I’m an optimistic person from the most optimistic city in the world. We are the city that invented “Just wait till next year,” the city that holds dearly on to any hope, the city that counts dry spells not in years or decades, but in centuries. We are the home of the lovable losers. We should be used to things like this happening. We are Chicago.
While I’m sure every Cubs fan was reeling with disappointment Saturday night, very few of us could claim to be altogether surprised. So what if the Cubs led the entire National League in the regular season? So what if they beat the Dodgers five of seven times this summer? While the typical baseball fans would have expected their team to win, we were just hoping that this time, this year really would be different.

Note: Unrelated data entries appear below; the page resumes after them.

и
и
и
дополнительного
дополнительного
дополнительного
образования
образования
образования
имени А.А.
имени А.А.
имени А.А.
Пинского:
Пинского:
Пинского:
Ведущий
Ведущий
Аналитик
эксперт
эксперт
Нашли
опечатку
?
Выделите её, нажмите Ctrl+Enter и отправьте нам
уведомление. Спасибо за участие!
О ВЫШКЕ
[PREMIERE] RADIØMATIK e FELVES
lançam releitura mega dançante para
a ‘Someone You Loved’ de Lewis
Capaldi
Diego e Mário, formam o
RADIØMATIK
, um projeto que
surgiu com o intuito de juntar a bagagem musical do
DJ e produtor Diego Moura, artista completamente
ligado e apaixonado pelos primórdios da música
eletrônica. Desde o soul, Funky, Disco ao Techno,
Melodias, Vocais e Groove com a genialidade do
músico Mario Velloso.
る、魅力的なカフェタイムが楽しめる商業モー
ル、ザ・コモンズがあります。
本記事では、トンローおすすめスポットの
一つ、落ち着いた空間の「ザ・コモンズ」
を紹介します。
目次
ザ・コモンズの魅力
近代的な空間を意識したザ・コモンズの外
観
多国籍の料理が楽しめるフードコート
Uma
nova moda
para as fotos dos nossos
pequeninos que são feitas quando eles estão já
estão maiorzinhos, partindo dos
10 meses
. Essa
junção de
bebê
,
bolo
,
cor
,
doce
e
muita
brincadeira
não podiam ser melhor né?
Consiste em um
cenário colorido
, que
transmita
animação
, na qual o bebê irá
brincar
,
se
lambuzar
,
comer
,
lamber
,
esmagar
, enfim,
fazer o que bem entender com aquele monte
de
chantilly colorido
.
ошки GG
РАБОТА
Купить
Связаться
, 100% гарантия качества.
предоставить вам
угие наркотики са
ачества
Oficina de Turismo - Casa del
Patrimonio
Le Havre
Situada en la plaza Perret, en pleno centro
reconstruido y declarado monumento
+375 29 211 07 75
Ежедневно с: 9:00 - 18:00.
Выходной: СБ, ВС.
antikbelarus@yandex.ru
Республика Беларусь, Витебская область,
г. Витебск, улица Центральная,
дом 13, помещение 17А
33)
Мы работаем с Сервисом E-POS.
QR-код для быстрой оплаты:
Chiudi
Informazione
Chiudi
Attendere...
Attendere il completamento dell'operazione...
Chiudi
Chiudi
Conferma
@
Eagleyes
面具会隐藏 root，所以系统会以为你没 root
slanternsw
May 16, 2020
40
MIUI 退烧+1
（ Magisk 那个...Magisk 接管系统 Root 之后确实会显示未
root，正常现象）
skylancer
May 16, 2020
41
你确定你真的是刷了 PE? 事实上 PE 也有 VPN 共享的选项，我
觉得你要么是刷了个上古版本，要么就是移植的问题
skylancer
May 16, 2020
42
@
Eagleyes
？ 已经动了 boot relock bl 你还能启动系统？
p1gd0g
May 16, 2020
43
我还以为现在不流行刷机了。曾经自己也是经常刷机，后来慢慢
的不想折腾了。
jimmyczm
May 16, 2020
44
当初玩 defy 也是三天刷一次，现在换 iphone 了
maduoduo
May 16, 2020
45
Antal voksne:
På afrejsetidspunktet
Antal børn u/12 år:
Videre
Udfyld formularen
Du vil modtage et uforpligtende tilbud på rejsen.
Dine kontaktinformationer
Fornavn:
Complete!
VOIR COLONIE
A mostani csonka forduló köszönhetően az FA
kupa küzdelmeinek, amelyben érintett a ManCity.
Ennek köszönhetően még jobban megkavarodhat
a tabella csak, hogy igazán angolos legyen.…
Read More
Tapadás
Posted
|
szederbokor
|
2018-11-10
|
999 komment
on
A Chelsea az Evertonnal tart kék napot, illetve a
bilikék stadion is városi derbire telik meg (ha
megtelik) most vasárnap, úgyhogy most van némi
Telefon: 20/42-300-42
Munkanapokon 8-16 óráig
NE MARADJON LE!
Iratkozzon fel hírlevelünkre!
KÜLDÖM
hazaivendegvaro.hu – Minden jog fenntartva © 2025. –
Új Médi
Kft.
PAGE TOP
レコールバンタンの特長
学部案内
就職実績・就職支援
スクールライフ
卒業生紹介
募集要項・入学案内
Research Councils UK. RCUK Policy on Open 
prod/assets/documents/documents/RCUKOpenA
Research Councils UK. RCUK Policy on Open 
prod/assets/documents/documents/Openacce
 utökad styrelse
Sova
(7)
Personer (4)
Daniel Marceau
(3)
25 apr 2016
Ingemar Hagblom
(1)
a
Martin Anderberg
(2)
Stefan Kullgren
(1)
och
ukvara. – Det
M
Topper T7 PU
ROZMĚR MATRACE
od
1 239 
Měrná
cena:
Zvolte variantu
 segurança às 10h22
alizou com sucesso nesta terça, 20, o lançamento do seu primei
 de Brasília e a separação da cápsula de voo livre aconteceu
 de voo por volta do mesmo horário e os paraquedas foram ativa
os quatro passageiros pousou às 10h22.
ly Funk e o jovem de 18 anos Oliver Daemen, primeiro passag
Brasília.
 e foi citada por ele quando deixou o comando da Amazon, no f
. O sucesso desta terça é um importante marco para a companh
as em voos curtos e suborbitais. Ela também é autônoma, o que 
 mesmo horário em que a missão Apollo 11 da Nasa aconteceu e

Yes, I was hoping. I tried not to. Since the downfall of the 2003 Cubs, I haven’t let myself really hope. Of course I cheer for my team, I wake up at 7 a.m. to get precious day of game tickets (winning, it seems, is not a prerequisite for sold out games), I read the sports columns the next day–but hope? I know better than to let myself hope again. But this season was different. The months wore on, and my Cubbies were still winning. The pitchers remained uninjured. The question was not if we would make it to the playoffs but if we would finally win another World Series. All this was too much for me. On Monday, after reading a particularly inspiring article—Bob Verdi, on how it would be “a colossal disappointment” if the Cubs didn’t make it to the World Series—I began to hope, though I did have the sense to ask the friend who had sent the article if Verdi was just trying to jinx us.
So, on Monday, I started to hope. On Wednesday, the Cubs started to fall apart. On Saturday, the demise was complete.
All of this, while quite tragic, is nothing new to a Cubs fan. One of the announcers made a comment in the seventh inning about how Chicagoans were waiting; he meant that we were waiting for the Cubs to convert on, oh, I don’t know, any of their opportunities (do we have to leave guys stranded at second every inning?), but we were really waiting for what we knew was coming all along—the moment when the Cubs showed their true colors. The Cubs will always—despite long odds—find a way to lose when it matters most.
The problem is not that the Cubs haven’t won a World Series in a hundred years. The problem is that between decades of just plain bad baseball, they have had chances, good chances at that, and they very reliably blow them. A player quite literally dropped the ball late in the game, an ironic moment of symbolism in an otherwise unremarkable game.
The only consolation is that the White Sox also lost. There is no such thing as a Chicago fan when it comes to baseball. (This is actually the only thing Cubs fans and Sox fans agree on.) Appropriate attitudes toward the other team range from indifference to hatred, which is why my new favorite team is the Devil Rays.
At this point, there’s really nothing for a Cubs fan to do except sigh and accept the collapse of our favorite team. Just wait till next year.